In 1995, Brazil manufactured a record 28 million tonnes of cement, more than half of which was bought by favela-dwellers.
And an entire class of people who had previously drowned their sorrows in the cheapest rot-gut cane spirit were able to switch to beer instead.
"Brazilians have certainly begun drinking more beer, because an enormous number of low-income consumers couldn't afford it before," advertising executive Flavio Nara of Brazil's DM9 agency told me two years after the Real Plan took effect.

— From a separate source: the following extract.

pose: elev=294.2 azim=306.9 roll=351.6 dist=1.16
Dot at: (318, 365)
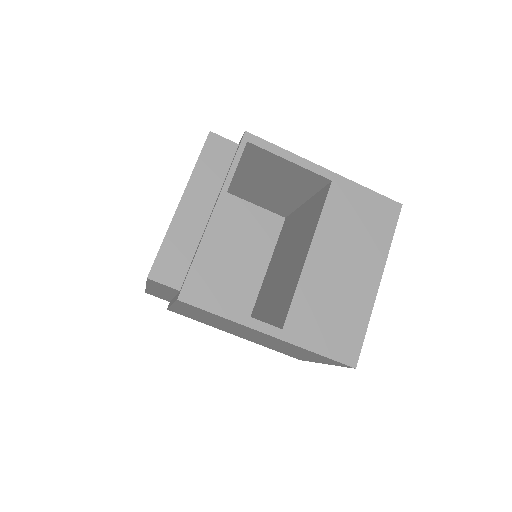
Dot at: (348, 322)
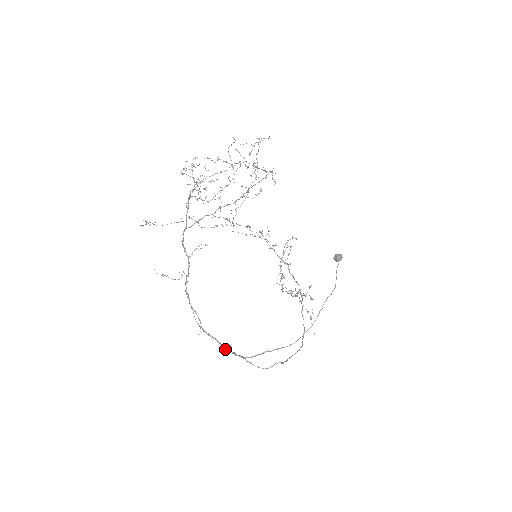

As the man handling the account for Antarctica beer at the time, he was busy devising new ways of reaching out to these new consumers, whose importance has grown still further since then.
Continuity pays
The architect of the inflation-taming Real Plan, Finance Minister Fernando Henrique Cardoso, was rewarded by victory in the 1994 presidential election, followed by a second term in office four years later.
Those eight years under President Cardoso were not without their episodes of economic turmoil, notably the financial crisis of 1998-99 that led to a big devaluation.
But they provided Luiz Inacio Lula da Silva with a solid basis for his own two-term presidency - and it was Lula's decision to carry on with Mr Cardoso's economic policies, rather than changing course, that secured Brazil's current prosperity.
Now Lula's political heir, Dilma Rousseff, and Mr Cardoso's party colleague Jose Serra are getting ready to face each other in the second round of Brazil's latest presidential election on 31 October.
Either way, Brazil's economic policy seems set to continue on the same steady course, with both candidates committed to the successful Bolsa Familia welfare programme and wide-ranging infrastructure projects.
But if inflation had never been conquered, none of this would have been possible.
Lula himself is well aware of this. He has described the end of hyperinflation as "an extraordinary gain for salaried workers" and is proud of his achievement in combining growth with inflation control.
Faltering neighbours
Not all Brazil's neighbours have shown the same tenacity in trying to rein in galloping price rises.
Argentina had its own bout of hyperinflation in the late 1980s. Its solution was to link its currency, the peso, to the US dollar at a fixed one-to-one exchange rate.
That solved the country's immediate problems, but meant that its monetary policy was in effect decided in Washington rather than Buenos Aires, leaving it vulnerable to the economic crash that finally came in 2001-2002.
More recently, Argentina's inflation has been creeping up again, but the perceived response of President Cristina Fernandez de Kirchner's government has been to play fast and loose with the statistics.
Leading economists, consumers' groups and even staff at the national statistics agency have accused the government of manipulating the inflation figures.
The country's official rate of inflation for 2009 was 6.3%, according to the International Monetary Fund, but forecasters polled by the Consensus Economics survey organisation estimate that the true rate was 15.4%.
If those figures are accurate, then the only Latin American country with a higher inflation rate is another of Brazil's neighbours, Venezuela.
Its consumer prices went up 28.6% last year and the rate has accelerated since then, putting a dent in the popularity of President Hugo Chavez's "Bolivarian revolution".
By contrast, Brazil's inflation in 2009 was a mere 4.9%. Unlike its fellow South American nations, it has embraced left-leaning politics while maintaining tough anti-inflationary discipline - an approach which its electorate looks set to endorse at the polls.